Provided information:

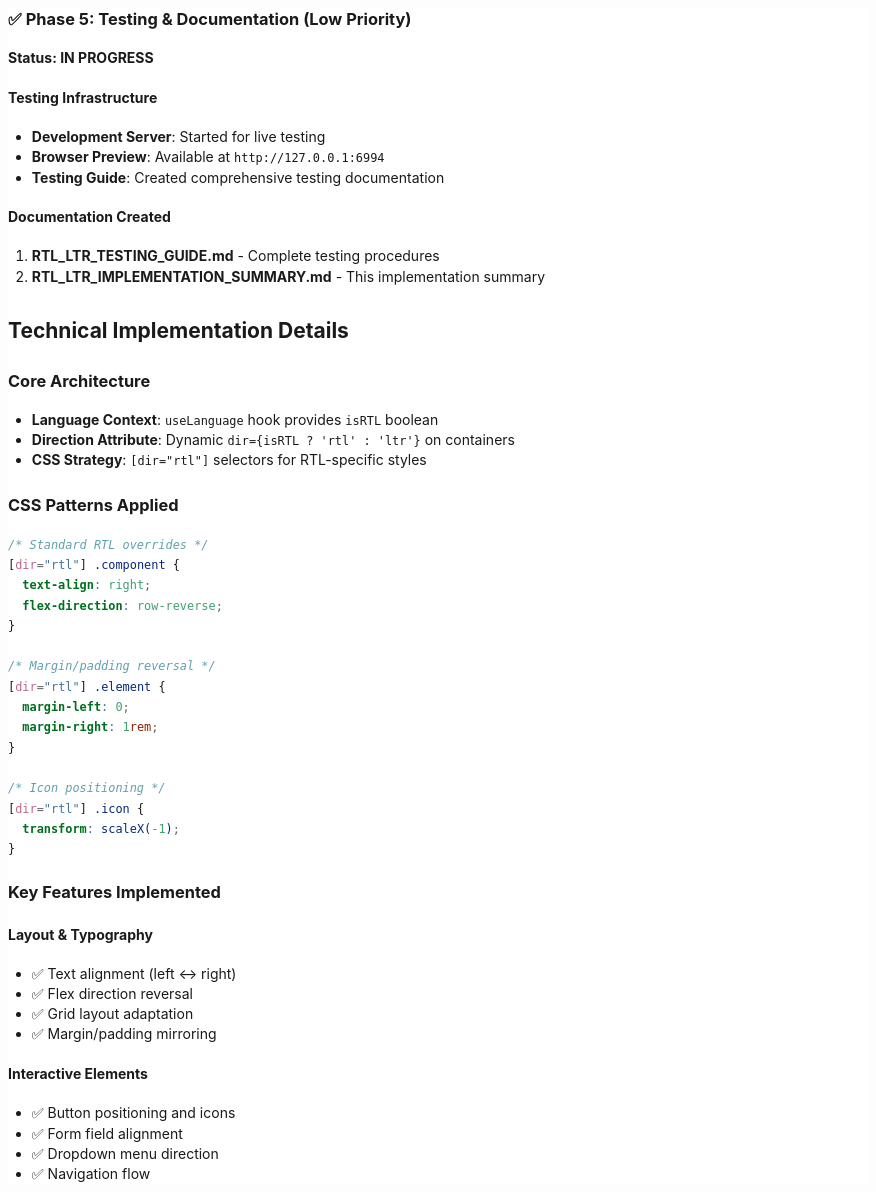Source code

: ### ✅ Phase 5: Testing & Documentation (Low Priority)
**Status: IN PROGRESS**

#### Testing Infrastructure
- **Development Server**: Started for live testing
- **Browser Preview**: Available at `http://127.0.0.1:6994`
- **Testing Guide**: Created comprehensive testing documentation

#### Documentation Created
1. **RTL_LTR_TESTING_GUIDE.md** - Complete testing procedures
2. **RTL_LTR_IMPLEMENTATION_SUMMARY.md** - This implementation summary

## Technical Implementation Details

### Core Architecture
- **Language Context**: `useLanguage` hook provides `isRTL` boolean
- **Direction Attribute**: Dynamic `dir={isRTL ? 'rtl' : 'ltr'}` on containers
- **CSS Strategy**: `[dir="rtl"]` selectors for RTL-specific styles

### CSS Patterns Applied
```css
/* Standard RTL overrides */
[dir="rtl"] .component {
  text-align: right;
  flex-direction: row-reverse;
}

/* Margin/padding reversal */
[dir="rtl"] .element {
  margin-left: 0;
  margin-right: 1rem;
}

/* Icon positioning */
[dir="rtl"] .icon {
  transform: scaleX(-1);
}
```

### Key Features Implemented

#### Layout & Typography
- ✅ Text alignment (left ↔ right)
- ✅ Flex direction reversal
- ✅ Grid layout adaptation
- ✅ Margin/padding mirroring

#### Interactive Elements
- ✅ Button positioning and icons
- ✅ Form field alignment
- ✅ Dropdown menu direction
- ✅ Navigation flow
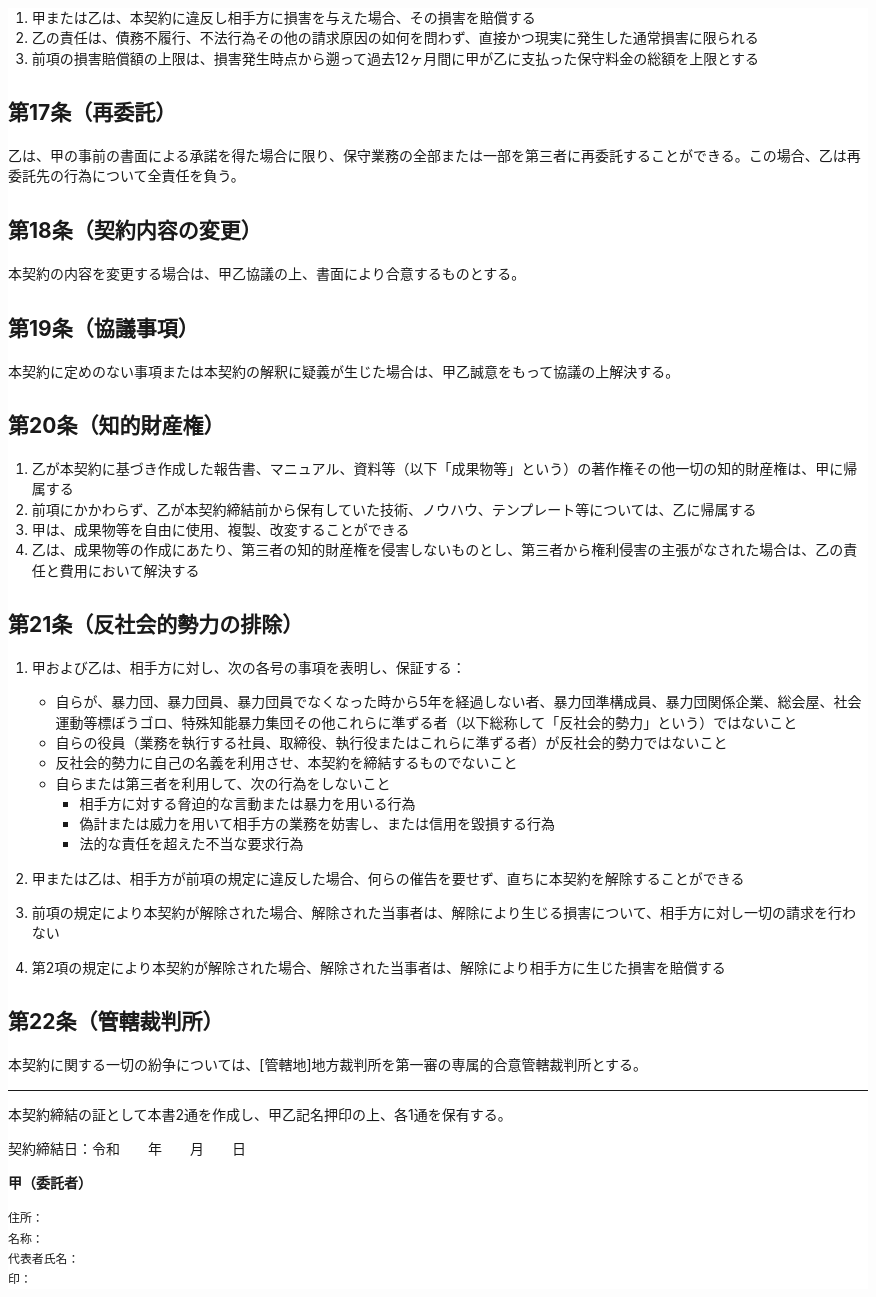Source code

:1. 甲または乙は、本契約に違反し相手方に損害を与えた場合、その損害を賠償する
2. 乙の責任は、債務不履行、不法行為その他の請求原因の如何を問わず、直接かつ現実に発生した通常損害に限られる
3. 前項の損害賠償額の上限は、損害発生時点から遡って過去12ヶ月間に甲が乙に支払った保守料金の総額を上限とする

## 第17条（再委託）

乙は、甲の事前の書面による承諾を得た場合に限り、保守業務の全部または一部を第三者に再委託することができる。この場合、乙は再委託先の行為について全責任を負う。

## 第18条（契約内容の変更）

本契約の内容を変更する場合は、甲乙協議の上、書面により合意するものとする。

## 第19条（協議事項）

本契約に定めのない事項または本契約の解釈に疑義が生じた場合は、甲乙誠意をもって協議の上解決する。

## 第20条（知的財産権）

1. 乙が本契約に基づき作成した報告書、マニュアル、資料等（以下「成果物等」という）の著作権その他一切の知的財産権は、甲に帰属する
2. 前項にかかわらず、乙が本契約締結前から保有していた技術、ノウハウ、テンプレート等については、乙に帰属する
3. 甲は、成果物等を自由に使用、複製、改変することができる
4. 乙は、成果物等の作成にあたり、第三者の知的財産権を侵害しないものとし、第三者から権利侵害の主張がなされた場合は、乙の責任と費用において解決する

## 第21条（反社会的勢力の排除）

1. 甲および乙は、相手方に対し、次の各号の事項を表明し、保証する：
   - 自らが、暴力団、暴力団員、暴力団員でなくなった時から5年を経過しない者、暴力団準構成員、暴力団関係企業、総会屋、社会運動等標ぼうゴロ、特殊知能暴力集団その他これらに準ずる者（以下総称して「反社会的勢力」という）ではないこと
   - 自らの役員（業務を執行する社員、取締役、執行役またはこれらに準ずる者）が反社会的勢力ではないこと
   - 反社会的勢力に自己の名義を利用させ、本契約を締結するものでないこと
   - 自らまたは第三者を利用して、次の行為をしないこと
     - 相手方に対する脅迫的な言動または暴力を用いる行為
     - 偽計または威力を用いて相手方の業務を妨害し、または信用を毀損する行為
     - 法的な責任を超えた不当な要求行為

2. 甲または乙は、相手方が前項の規定に違反した場合、何らの催告を要せず、直ちに本契約を解除することができる

3. 前項の規定により本契約が解除された場合、解除された当事者は、解除により生じる損害について、相手方に対し一切の請求を行わない

4. 第2項の規定により本契約が解除された場合、解除された当事者は、解除により相手方に生じた損害を賠償する

## 第22条（管轄裁判所）

本契約に関する一切の紛争については、[管轄地]地方裁判所を第一審の専属的合意管轄裁判所とする。

---

本契約締結の証として本書2通を作成し、甲乙記名押印の上、各1通を保有する。

契約締結日：令和　　年　　月　　日

**甲（委託者）**
```
住所：
名称：
代表者氏名：
印：
```
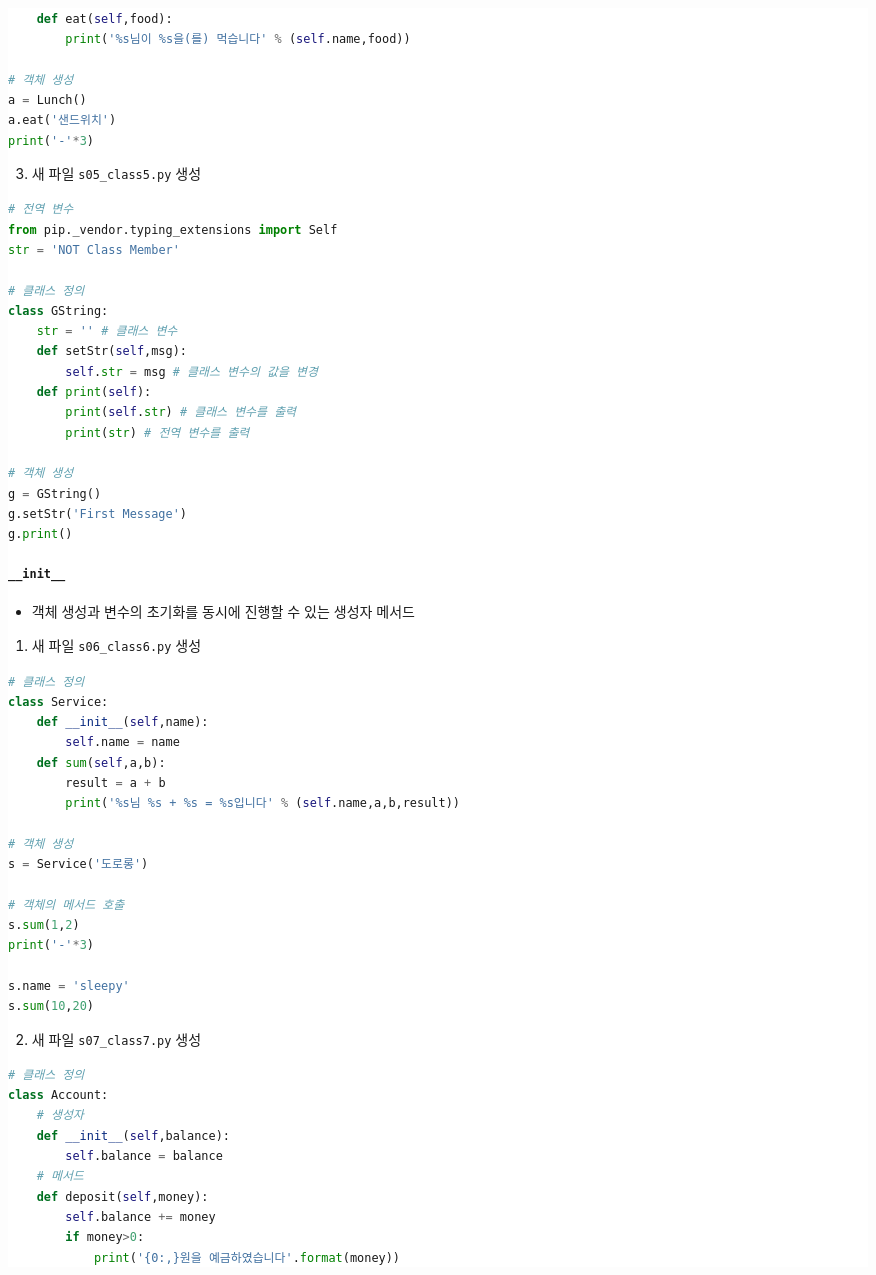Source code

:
```py
    def eat(self,food):
        print('%s님이 %s을(를) 먹습니다' % (self.name,food))

# 객체 생성
a = Lunch()
a.eat('샌드위치')
print('-'*3)
```
3. 새 파일 `s05_class5.py` 생성
```py
# 전역 변수
from pip._vendor.typing_extensions import Self
str = 'NOT Class Member'

# 클래스 정의
class GString:
    str = '' # 클래스 변수
    def setStr(self,msg):
        self.str = msg # 클래스 변수의 값을 변경
    def print(self):
        print(self.str) # 클래스 변수를 출력
        print(str) # 전역 변수를 출력

# 객체 생성
g = GString()
g.setStr('First Message')
g.print()
```

#### `__init__`

- 객체 생성과 변수의 초기화를 동시에 진행할 수 있는 생성자 메서드

1. 새 파일 `s06_class6.py` 생성
```py
# 클래스 정의
class Service:
    def __init__(self,name):
        self.name = name
    def sum(self,a,b):
        result = a + b
        print('%s님 %s + %s = %s입니다' % (self.name,a,b,result))

# 객체 생성
s = Service('도로롱')

# 객체의 메서드 호출
s.sum(1,2)
print('-'*3)

s.name = 'sleepy'
s.sum(10,20)
```
2. 새 파일 `s07_class7.py` 생성
```py
# 클래스 정의
class Account:
    # 생성자
    def __init__(self,balance):
        self.balance = balance
    # 메서드
    def deposit(self,money):
        self.balance += money
        if money>0:
            print('{0:,}원을 예금하였습니다'.format(money))
```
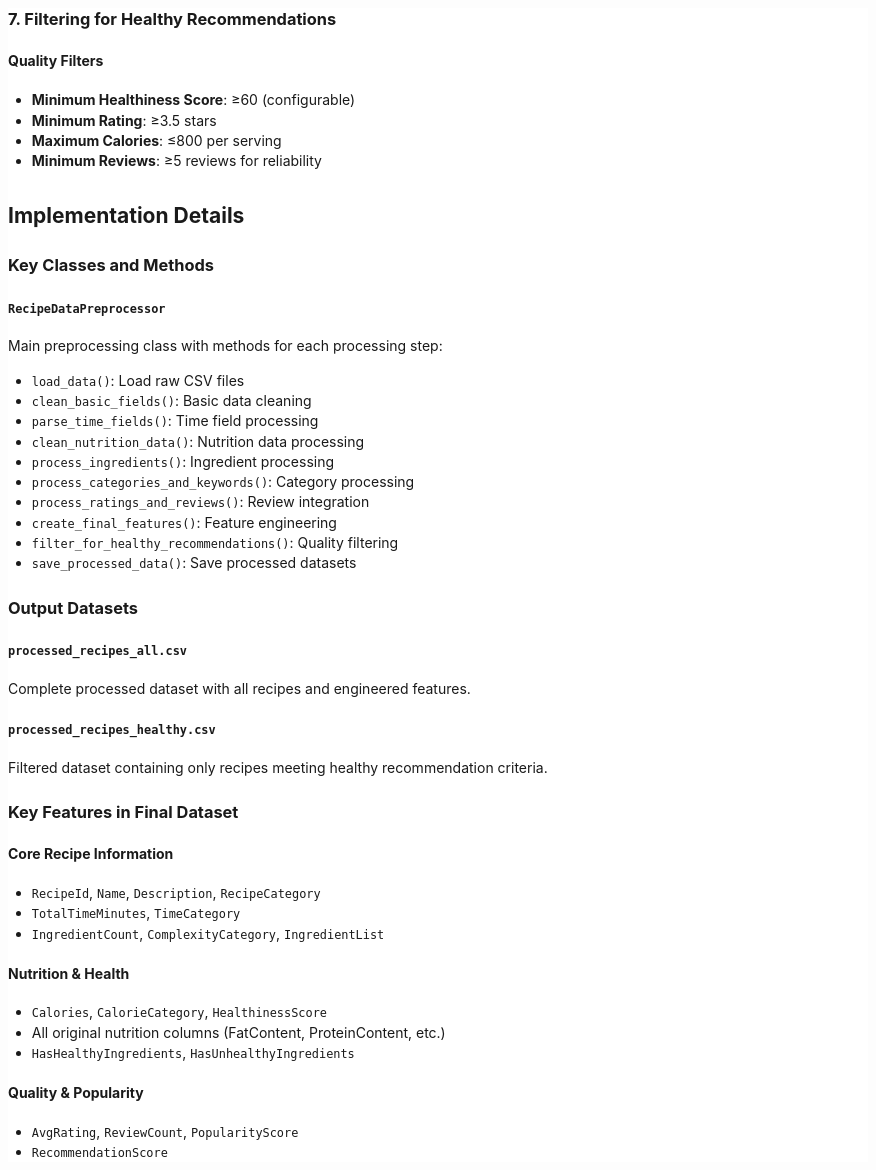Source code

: ### 7. Filtering for Healthy Recommendations

#### Quality Filters
- **Minimum Healthiness Score**: ≥60 (configurable)
- **Minimum Rating**: ≥3.5 stars
- **Maximum Calories**: ≤800 per serving
- **Minimum Reviews**: ≥5 reviews for reliability

## Implementation Details

### Key Classes and Methods

#### `RecipeDataPreprocessor`
Main preprocessing class with methods for each processing step:

- `load_data()`: Load raw CSV files
- `clean_basic_fields()`: Basic data cleaning
- `parse_time_fields()`: Time field processing
- `clean_nutrition_data()`: Nutrition data processing
- `process_ingredients()`: Ingredient processing
- `process_categories_and_keywords()`: Category processing
- `process_ratings_and_reviews()`: Review integration
- `create_final_features()`: Feature engineering
- `filter_for_healthy_recommendations()`: Quality filtering
- `save_processed_data()`: Save processed datasets

### Output Datasets

#### `processed_recipes_all.csv`
Complete processed dataset with all recipes and engineered features.

#### `processed_recipes_healthy.csv`
Filtered dataset containing only recipes meeting healthy recommendation criteria.

### Key Features in Final Dataset

#### Core Recipe Information
- `RecipeId`, `Name`, `Description`, `RecipeCategory`
- `TotalTimeMinutes`, `TimeCategory`
- `IngredientCount`, `ComplexityCategory`, `IngredientList`

#### Nutrition & Health
- `Calories`, `CalorieCategory`, `HealthinessScore`
- All original nutrition columns (FatContent, ProteinContent, etc.)
- `HasHealthyIngredients`, `HasUnhealthyIngredients`

#### Quality & Popularity
- `AvgRating`, `ReviewCount`, `PopularityScore`
- `RecommendationScore`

What you need to do:
What you need to produce is an exact copy of the entries above, limited to the lines from the one with "#### Interactive Elements" up to and including the one with "2. 乙の責任は、債務不履行", without pictures.

Solution for this exercise:
#### Interactive Elements
- ✅ Button positioning and icons
- ✅ Form field alignment
- ✅ Dropdown menu direction
- ✅ Navigation flow
Source code

:1. 甲または乙は、本契約に違反し相手方に損害を与えた場合、その損害を賠償する
2. 乙の責任は、債務不履行、不法行為その他の請求原因の如何を問わず、直接かつ現実に発生した通常損害に限られる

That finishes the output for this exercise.